• Selected excerpt:
[Start of section]
The Museum of Science and Industry in Chicago celebrated its 75th anniversary with the announcement of two new, large, and technologically advanced exhibits. The existing HVAC was insufficient, so a water-cooled electric chiller was needed to handle the increased cooling load.

Museum of Science and Industry Central Cooling Plant
Drawing courtesy of McGuire Engineers

The museum outlined three main criteria for an upgraded central cooling plant: First, it had to be able to cool the existing load and also have room for future expansion. Second, it had to be able to be installed in phases. Third, it had to be as energy-efficient as possible.

The design engineer used energy-modeling software to present various plant and equipment options to help the museum‘s management choose a system.

Early on, the project’s design firms and contractors realized that building information modeling (BIM) would be vital to the project’s success, so much of the shop-drawing coordination was done with 3D models instead of paper shop drawings. The design and construction teams met and discussed coordination issues, interferences, and design changes while viewing and editing the 3D model. This enabled immediate agreement and quick changes.
[End of section]
Render into Spanish this sentence from the passage on the museum's cooling plant: "The design and construction teams met and discussed coordination issues, interferences, and design changes while viewing and editing the 3D model."

• Available data:
[Start of section]
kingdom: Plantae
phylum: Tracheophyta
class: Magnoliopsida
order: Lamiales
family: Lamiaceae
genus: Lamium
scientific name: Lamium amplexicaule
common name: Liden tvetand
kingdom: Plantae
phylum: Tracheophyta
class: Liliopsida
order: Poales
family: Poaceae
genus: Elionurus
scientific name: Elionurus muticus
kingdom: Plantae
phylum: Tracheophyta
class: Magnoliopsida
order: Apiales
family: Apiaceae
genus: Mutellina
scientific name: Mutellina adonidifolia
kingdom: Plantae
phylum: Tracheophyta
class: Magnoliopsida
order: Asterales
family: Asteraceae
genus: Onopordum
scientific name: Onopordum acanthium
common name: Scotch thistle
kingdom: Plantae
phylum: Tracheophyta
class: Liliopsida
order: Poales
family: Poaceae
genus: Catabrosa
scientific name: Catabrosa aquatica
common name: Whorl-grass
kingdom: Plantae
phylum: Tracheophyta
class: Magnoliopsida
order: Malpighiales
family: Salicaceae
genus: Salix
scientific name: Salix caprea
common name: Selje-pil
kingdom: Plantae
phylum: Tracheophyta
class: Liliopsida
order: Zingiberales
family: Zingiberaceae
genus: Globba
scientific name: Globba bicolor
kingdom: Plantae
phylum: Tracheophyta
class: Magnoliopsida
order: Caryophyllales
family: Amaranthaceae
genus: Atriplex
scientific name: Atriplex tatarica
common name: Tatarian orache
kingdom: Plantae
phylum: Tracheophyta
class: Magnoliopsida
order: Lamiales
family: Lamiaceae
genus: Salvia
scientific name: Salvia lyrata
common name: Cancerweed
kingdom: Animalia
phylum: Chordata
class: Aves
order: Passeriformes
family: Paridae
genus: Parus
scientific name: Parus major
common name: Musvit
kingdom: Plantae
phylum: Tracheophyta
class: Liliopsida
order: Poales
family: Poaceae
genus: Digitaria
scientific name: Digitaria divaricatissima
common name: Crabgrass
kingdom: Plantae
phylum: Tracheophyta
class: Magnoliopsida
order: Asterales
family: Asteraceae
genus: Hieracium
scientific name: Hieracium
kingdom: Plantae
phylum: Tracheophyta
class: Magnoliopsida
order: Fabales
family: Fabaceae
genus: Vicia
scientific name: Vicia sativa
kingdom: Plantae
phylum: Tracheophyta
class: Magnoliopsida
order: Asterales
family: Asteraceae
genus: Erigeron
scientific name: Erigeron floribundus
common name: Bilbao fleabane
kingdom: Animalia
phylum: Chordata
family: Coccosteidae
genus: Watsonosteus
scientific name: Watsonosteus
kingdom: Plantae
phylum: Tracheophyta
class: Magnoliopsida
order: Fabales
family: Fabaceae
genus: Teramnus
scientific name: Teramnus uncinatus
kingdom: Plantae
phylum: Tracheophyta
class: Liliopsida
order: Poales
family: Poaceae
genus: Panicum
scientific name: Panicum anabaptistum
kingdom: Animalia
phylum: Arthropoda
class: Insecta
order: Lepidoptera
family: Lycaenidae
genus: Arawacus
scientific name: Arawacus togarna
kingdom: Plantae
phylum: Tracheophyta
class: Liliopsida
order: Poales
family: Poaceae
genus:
[End of section]
• Answer to this task:
Los equipos de diseño y construcción se reunieron y analizaron problemas de coordinación, interferencias y cambios de diseño mientras visualizaban y editaban el modelo 3D.